Once the emulator finished running (the pod status shown as completed), back in itango, end the scan:

d.endScan()

Turn off the mock dishes:

for dev in devs:
    dish = DeviceProxy(dev)
    dish.EndScan()

6. Repeat for all scans

Repeat four more times steps 5:

  • Turn on the mock dishes, using the next scan_id

  • Run d.Scan with the right scan_id

  • Install the CBF emulator with an updated command: scan_id and MS name

  • End the scan and turn off the dishes

The pointing offset pipeline is triggered when the fifth endScan command is executed. It will read the MS data sets that can now be accessed in the receive-data pod, run its processing, then send the output offsets to an attribute of the QueueConnector Device. You can monitor the progress of the pipeline by looking at the logs of the pod in the processing namespace, e.g. pod name proc-pb-test-20211111-00000-pointing-offset*.

7. Retrieving data from the QueueConnector Device

The SDP QueueConnector device is configured via a data flow to read data from a kafka topic and save it to an attribute. The pointing-offset script sets this up (see Configuring data flows), defaulting to msgpack-numpy encoding and pointing_offset tango attribute prefix.

The actual attribute name will contain the dish ID, e.g. pointing_offset_SKA001. There is one attribute per dish. Each attribute contains spectrum data of three floating point values: [scan_id, xel_offset, el_offset]. The scan_id is the ID of the last scan of the given pointing observation. Cross-elevation (xel) and elevation (el) offsets are given in degrees.

After the pipeline run is complete, in itango3, run the following code to display the data (replace the dish ID as required):

q = DeviceProxy("test-sdp/queueconnector/01")
q.pointing_offset_SKA001

8. Finishing and clean up

Once the pointing pipeline finished, it will wait for the next set of pointing scans.
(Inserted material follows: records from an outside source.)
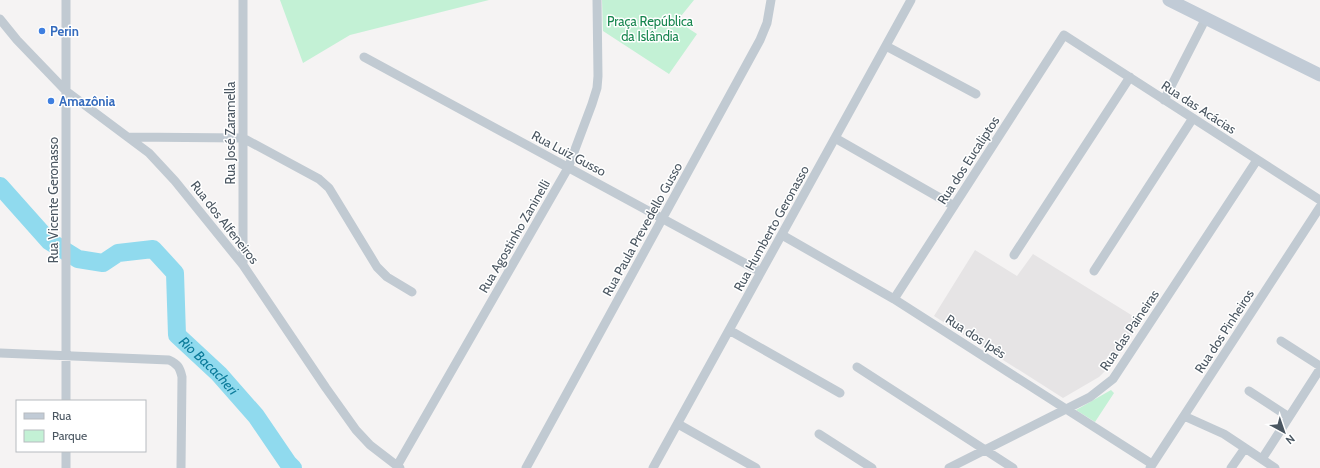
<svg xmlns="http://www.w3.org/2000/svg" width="1320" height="468" viewBox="0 0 1320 468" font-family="Cabin,sans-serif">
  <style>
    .education { fill: #e6e4e5 }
    .green { fill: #c3f1d5 }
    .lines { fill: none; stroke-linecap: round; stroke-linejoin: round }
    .river { stroke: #90daee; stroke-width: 18 }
    .street { stroke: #c1cad2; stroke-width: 9 }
    .secondary { stroke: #c1cbd6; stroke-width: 13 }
    .shop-dot { fill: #3f7fe0; stroke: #fff; stroke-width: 1.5 }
    .labels { text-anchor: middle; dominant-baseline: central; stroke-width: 3; stroke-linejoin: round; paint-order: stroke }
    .park-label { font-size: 13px; fill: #17864f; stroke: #fff }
    .shop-label { font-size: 13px; font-weight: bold; fill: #366cbe; stroke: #fff; text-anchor: start }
    .street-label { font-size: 13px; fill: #4a5661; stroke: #fff }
    .water-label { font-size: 14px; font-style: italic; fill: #0c7c9b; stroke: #fff }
  </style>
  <rect width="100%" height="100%" fill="#f5f3f3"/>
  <path class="education" d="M975 250 1017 276 1033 254 1141 321 1111 365 1099 377 1063 398 934 316Z"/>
  <path class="green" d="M280 0H489L350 35 303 63Z
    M602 0H694L677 21 697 34 669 74 603 31Z
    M1111 390 1114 393 1095 422 1076 410Z"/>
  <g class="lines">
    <path class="river" id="s1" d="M0 186 49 241 78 259 103 263 118 253 153 249 175 273 177 335 219 374 256 416 288 463 293 468"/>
    <path class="street" d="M0 19 17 40 66 91 149 153 175 181 243 265 326 388 356 430 370 445 400 468
      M886 46 976 94
      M364 57 761 272
      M1164 100 1206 18
      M128 137 243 138 319 179 329 188 377 267 387 277 412 292
      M835 138 954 206
      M782 235 894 299 1152 464
      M1014 255 1130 77
      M243 265V0
      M1094 271 1193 118
      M894 299 1064 35 1320 200
      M729 330 840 393
      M1281 341 1320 366
      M0 353 169 360C178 364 180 368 182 377L181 468
      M857 367 1013 468
      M1249 391 1289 417
      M66 401V0
      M1184 416 1224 434 1275 468
      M678 424 756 468
      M819 434 872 468
      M1262 459 1320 369
      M397 466 568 168 592 104 597 88 598 76 597 0
      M66 468V451
      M526 468 760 40 767 23 771 0
      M653 468 911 0
      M949 468 1090 397 1113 379 1257 160
      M1150 468 1320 207
      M1231 468 1245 448"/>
    <path class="secondary" d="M1169 0 1320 75"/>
  </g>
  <g class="shop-dot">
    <circle cx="42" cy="31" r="4"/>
    <circle cx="51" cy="101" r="4"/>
  </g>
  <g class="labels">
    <g class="park-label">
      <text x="650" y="21">Praça República<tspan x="650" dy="15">da Islândia</tspan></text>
    </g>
    <g class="shop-label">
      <text x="50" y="31">Perin</text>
      <text x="59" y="101">Amazônia</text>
    </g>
    <g class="street-label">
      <text transform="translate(1199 107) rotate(33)">Rua das Acácias</text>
      <text transform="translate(230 133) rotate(-90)">Rua José Zaramella</text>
      <text transform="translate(569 153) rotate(28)">Rua Luiz Gusso</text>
      <text transform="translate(968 160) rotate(-57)">Rua dos Eucaliptos</text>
      <text transform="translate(53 200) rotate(-90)">Rua Vicente Geronasso</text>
      <text transform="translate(225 222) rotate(52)">Rua dos Alfeneiros</text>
      <text transform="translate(771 228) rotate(-61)">Rua Humberto Geronasso</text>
      <text transform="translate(642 229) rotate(-61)">Rua Paula Prevedello Gusso</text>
      <text transform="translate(514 236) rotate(-60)">Rua Agostinho Zaninelli</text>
      <text transform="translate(1129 330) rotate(-56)">Rua das Paineiras</text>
      <text transform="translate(1224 331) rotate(-57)">Rua dos Pinheiros</text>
      <text transform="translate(976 336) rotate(33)">Rua dos Ipês</text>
    </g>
    <g class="water-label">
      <text stroke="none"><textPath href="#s1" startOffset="325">Rio Bacacheri</textPath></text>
    </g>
  </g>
  <rect x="16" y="400" width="130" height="52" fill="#ffffff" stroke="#b7bbc0"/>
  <rect x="24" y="413" width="20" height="6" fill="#c1cbd6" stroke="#b7bbc0"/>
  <text x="52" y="420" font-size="12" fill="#4a5661">Rua</text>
  <rect x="24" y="430" width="20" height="12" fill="#c3f1d5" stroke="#b7bbc0"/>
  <text x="52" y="440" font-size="12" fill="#4a5661">Parque</text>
  <g transform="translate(1284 432) rotate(140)" stroke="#ffffff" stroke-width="3" paint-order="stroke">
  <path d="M0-3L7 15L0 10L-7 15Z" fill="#4a5661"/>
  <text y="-6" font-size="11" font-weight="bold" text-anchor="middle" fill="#4a5661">N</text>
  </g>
</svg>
To remove the deployment, you need to end the observation by returning the subarray to an EMPTY state (in itango):

d.end()
d.releaseAllResources()

If you want to remove all the resources you deployed, uninstall the following helm charts (run in the command line): five cbf-send-<id> charts, mock dish chart, SDP chart:

helm uninstall cbf-send-1  # repeat for 2, 3, 4, 5
helm uninstall mock-dish
make uninstall-sdp  # if you used the make targets to install

To remove the sender and receive pods, run:

kubectl delete -f <sender-pod-yaml> -n <control-system-namespace>
kubectl delete -f <receive-pod-yaml> -n <processing-namespace>

Additional: Capturing errors

The steps above assume the pointing pipeline executes successfully and outputs valid offset values for each antenna. However, sometimes the pipeline will output an error - see the pipeline documentation for details of how to retrieve the error message(s) in SDP.